Cabra Cega
Uma revolução particular
Por Luiz Joaquim | 07.09.2018 (sexta-feira)
– publicado originalmente em 08 de abril de 2005 no jornal Folha de Pernambuco
Uma geração de brasileiros deverá engasgar de emoção quando ouvirem “Eu quero é botar meu bloco na rua” (música de Sérgio Sampaio), que se escuta no filme Cabra cega, quando o ator Leonardo Medeiros caminha pelo terraço de um prédio com a imagem de São Paulo ao fundo. Ele interpreta Thiago, um militante nos anos 1970 contra a ditadura. Ferido, ele é obrigado a ficar recolhido no apartamento (ou aparelho) do arquiteto Pedro (Michel Bercovitch).
Nesse cenário, enquanto o diretor Toni Venturi mostra a causa revolucionário morrendo aos poucos nas ruas, também apresenta seu protagonista em processo de reconstrução como um indivíduo que se apaixona por uma mulher, e que recupera a ternura perdida para a ditadura. A citada cena do terraço é simbólica. Segundo o próprio diretor, é “o momento em que o personagem entra em contato com a ar, com a vida, com o mundo”, revelou na 37° edição do Festival de Brasília quando levou os Candangos de direção, de melhor ator (Medeiros), roteiro e direção de arte.
Política é um tema recorrente na carreira de Toni Venturi. Diretor do documentário O velho, sobre Luís Carlos Prestes, e a ficção Latitude zero (2001), sobre dois excluídos num deserto em algum ponto da fronteira brasileira.
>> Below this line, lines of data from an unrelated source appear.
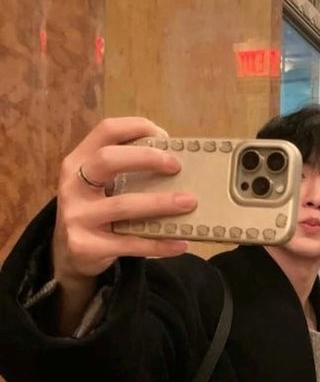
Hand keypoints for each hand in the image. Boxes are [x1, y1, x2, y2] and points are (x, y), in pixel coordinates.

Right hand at [53, 117, 197, 280]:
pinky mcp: (86, 246)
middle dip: (146, 158)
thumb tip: (176, 162)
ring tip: (189, 202)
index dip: (135, 126)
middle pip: (107, 160)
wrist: (69, 254)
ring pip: (122, 205)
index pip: (105, 131)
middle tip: (176, 166)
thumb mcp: (99, 185)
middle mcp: (73, 186)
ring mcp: (77, 216)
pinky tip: (180, 243)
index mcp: (78, 162)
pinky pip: (130, 243)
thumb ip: (126, 171)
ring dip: (160, 202)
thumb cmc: (95, 210)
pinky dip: (158, 244)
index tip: (164, 136)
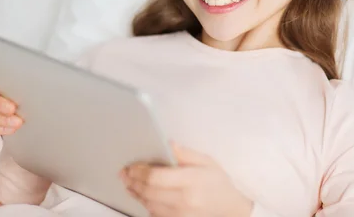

Se em Latitude, Venturi seguia um ritmo de narrativa quase experimental, em Cabra cega ele deixa a história correr solta, envolvendo o público com o cotidiano claustrofóbico de Thiago.
Para chegar nesse tom, Venturi contou com um time de craques com quem já costuma trabalhar há anos. O argumento, fez a quatro mãos com Roberto Moreira, Fernando Bonassi e Victor Navas. O desenvolvimento para o roteiro ficou com Di Moretti, seu amigo há 16
anos. Na tela, vemos a esposa e sócia do diretor, a competente atriz Débora Duboc. Ela interpreta a enfermeira Rosa, objeto de desejo de Thiago e filha de um operário comunista. A perspectiva e a opinião sobre a revolução que Moretti coloca na boca de Rosa são sopros refrescantes para o assunto.
O cuidado no que se diz no filme é resultado de uma grande pesquisa que o cineasta levantou para No olho do furacão, documentário que realizou em 2002 entrevistando dezenas de ex-guerrilheiros e como eles reiniciaram a vida. Um deles, Alípio Freire, da Ala Vermelha, trabalhou com consultor dos diálogos escritos por Moretti para o filme.
Com orçamento de R$ 1, 2 milhões, Venturi fez um longa-metragem da guerrilha urbana brasileira do ponto de vista pessoal de um homem, Thiago, que via a utopia socialista como uma possibilidade real para o Brasil. Cabra cega é sobre essa paixão, a desilusão dessa paixão e o renascimento desse homem para si mesmo como um indivíduo. Ainda no elenco estão, Jonas Bloch, Renato Bogheti e Milhem Cortaz.